You can, however, provide a mipmap, which means that the image is already pre-rendered for a few specific scales (let's say 1.0, 0.5, and 0.25). Whenever the animation "crosses" the 0.5 threshold, instead of continuing to downscale the original, 1.0-sized image, it will switch to the 0.5 image and downscale it, which should provide a better result. And so forth as the animation continues.

This is a bit theoretical, since it's actually done by the renderer. According to the source of the Bitmap class, it's just a hint, and the renderer may or may not honor it.

/**
 * Set a hint for the renderer responsible for drawing this bitmap
 * indicating that it should attempt to use mipmaps when this bitmap
 * is drawn scaled down.
 *
 * If you know that you are going to draw this bitmap at less than
 * 50% of its original size, you may be able to obtain a higher
 * quality by turning this property on.
 * 
 * Note that if the renderer respects this hint it might have to
 * allocate extra memory to hold the mipmap levels for this bitmap.
 *
 * This property is only a suggestion that can be ignored by the
 * renderer. It is not guaranteed to have any effect.
 *
 * @param hasMipMap indicates whether the renderer should attempt
 *                  to use mipmaps
 *
 * @see #hasMipMap()
 */
public final void setHasMipMap(boolean hasMipMap) {
    nativeSetHasMipMap(mNativeBitmap, hasMipMap);
}

I'm not quite sure why this would be especially suitable for application icons, though. Although Android on tablets, as well as some launchers (e.g. GEL), request an icon "one density higher" to show it bigger, this is supposed to be done using the regular mechanism (i.e. drawable-xxxhdpi, &c).


When building separate apks for different densities, drawable folders for other densities get stripped. This will make the icons appear blurry in devices that use launcher icons of higher density. Since, mipmap folders do not get stripped, it’s always best to use them for including the launcher icons.


If you build an APK for a target screen resolution like HDPI, the Android asset packageing tool,AAPT,can strip out the drawables for other resolution you don’t need.But if it’s in the mipmap folder,then these assets will stay in the APK, regardless of the target resolution.


How are these mipmap images different from the other familiar drawable images?
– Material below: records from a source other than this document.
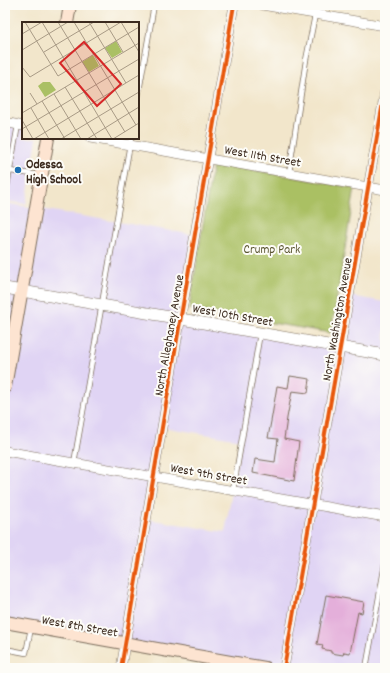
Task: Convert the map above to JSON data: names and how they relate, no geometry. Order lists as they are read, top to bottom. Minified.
{"streets":{"main road":["West 8th Street"],"street":["West 11th Street","West 10th Street","North Washington Avenue","North Alleghaney Avenue","West 9th Street"]},"crossings":[["West 11th Street","North Washington Avenue"],["West 11th Street","North Alleghaney Avenue"],["West 10th Street","North Washington Avenue"],["West 10th Street","North Alleghaney Avenue"],["North Washington Avenue","West 9th Street"],["North Alleghaney Avenue","West 9th Street"],["North Alleghaney Avenue","West 8th Street"]],"parks":["Crump Park"],"places":["Odessa High School"]}
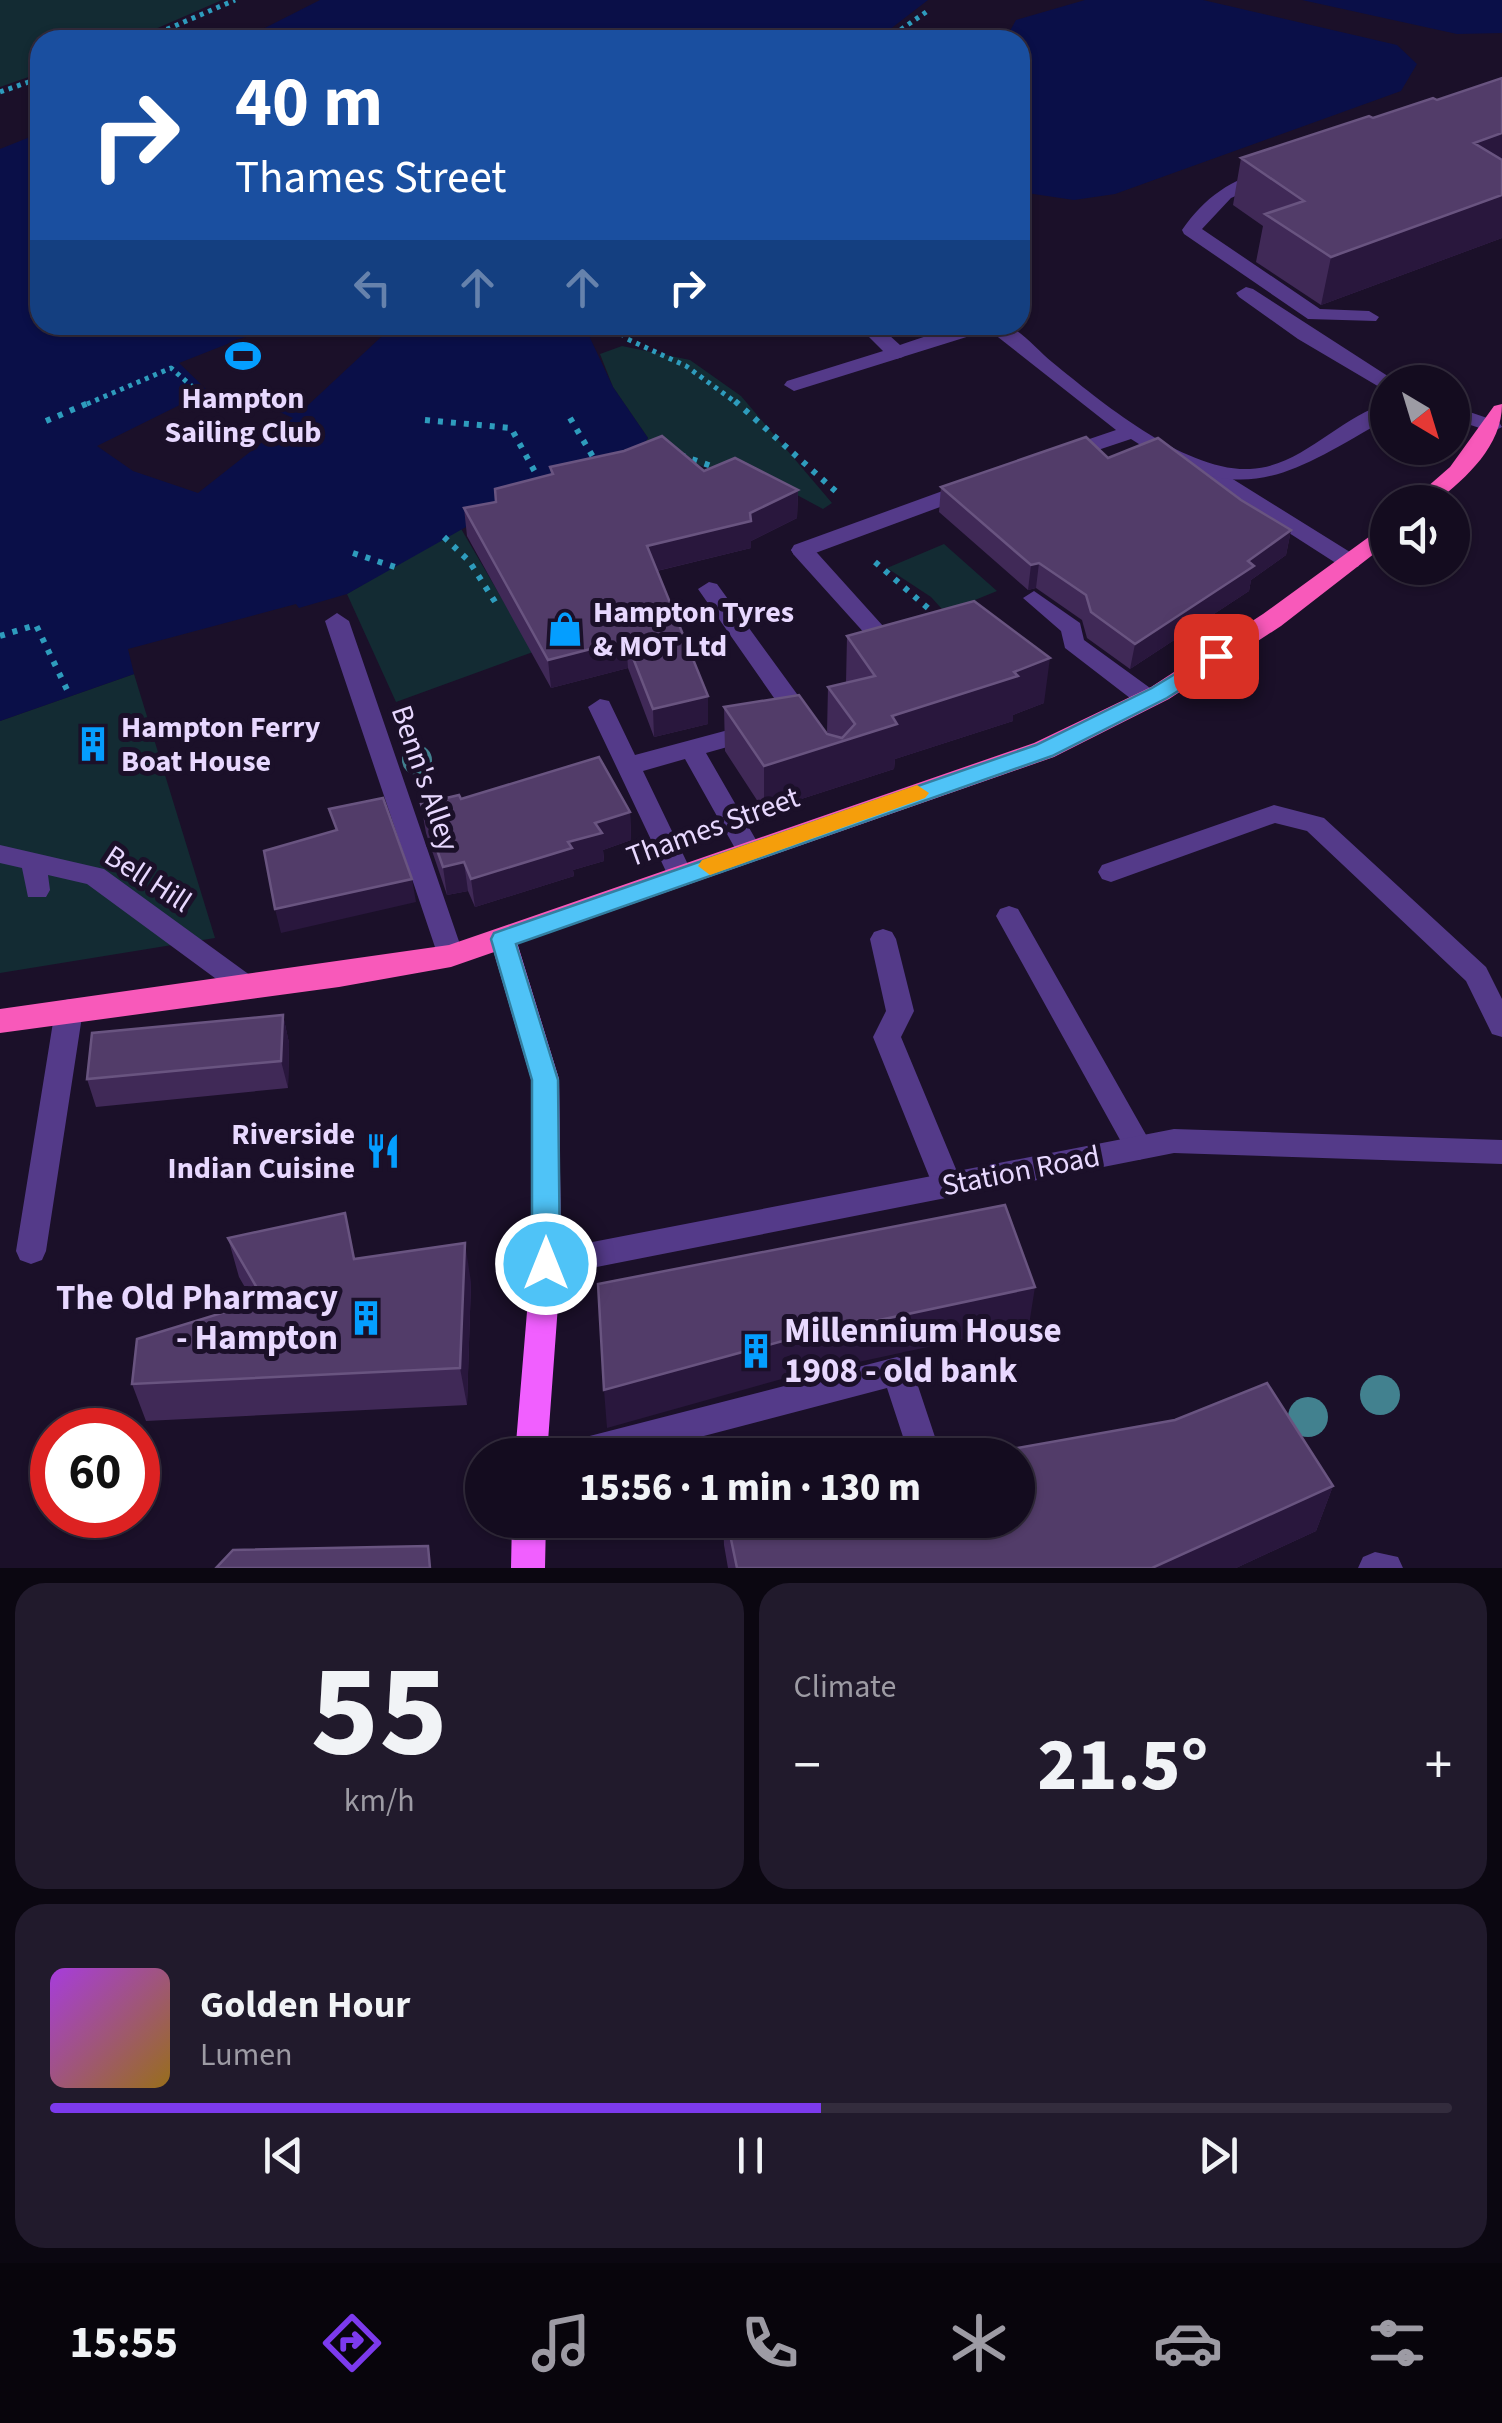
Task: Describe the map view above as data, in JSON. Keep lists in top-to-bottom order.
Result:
{
  "streets": {
    "highway": ["Thames Street"],
    "street": ["Benn's Alley", "Bell Hill", "Station Road"]
  },
  "crossings": [
    ["Benn's Alley", "Thames Street"],
    ["Thames Street", "Bell Hill"]
  ],
  "places": {
    "sports": ["Hampton Sailing Club"],
    "shop": ["Hampton Tyres & MOT Ltd"],
    "building": ["Hampton Ferry Boat House", "The Old Pharmacy - Hampton", "Millennium House 1908 - old bank"],
    "restaurant": ["Riverside Indian Cuisine"]
  },
  "north": "bottom right",
  "page": {
    "turn": ["40 m", "Thames Street"],
    "limit": "60",
    "trip": "15:56 · 1 min · 130 m",
    "tile": [
      ["55", "km/h"],
      "Climate"
    ],
    "heat": ["−", "21.5°", "+"],
    "song": ["Golden Hour", "Lumen"],
    "tabs": "15:55"
  }
}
Here is my two cents in trying to explain the difference. There are two cases you deal with when working with images in Android:

  1. You want to load an image for your device density and you are going to use it "as is", without changing its actual size. In this case you should work with drawables and Android will give you the best fitting image.

  2. You want to load an image for your device density, but this image is going to be scaled up or down. For instance this is needed when you want to show a bigger launcher icon, or you have an animation, which increases image's size. In such cases, to ensure best image quality, you should put your image into mipmap folder. What Android will do is, it will try to pick up the image from a higher density bucket instead of scaling it up. This will increase sharpness (quality) of the image.

Thus, the rule of thumb to decide where to put your image into would be:

  • Launcher icons always go into mipmap folder.
  • Images, which are often scaled up (or extremely scaled down) and whose quality is critical for the app, go into mipmap folder as well.
  • All other images are usual drawables.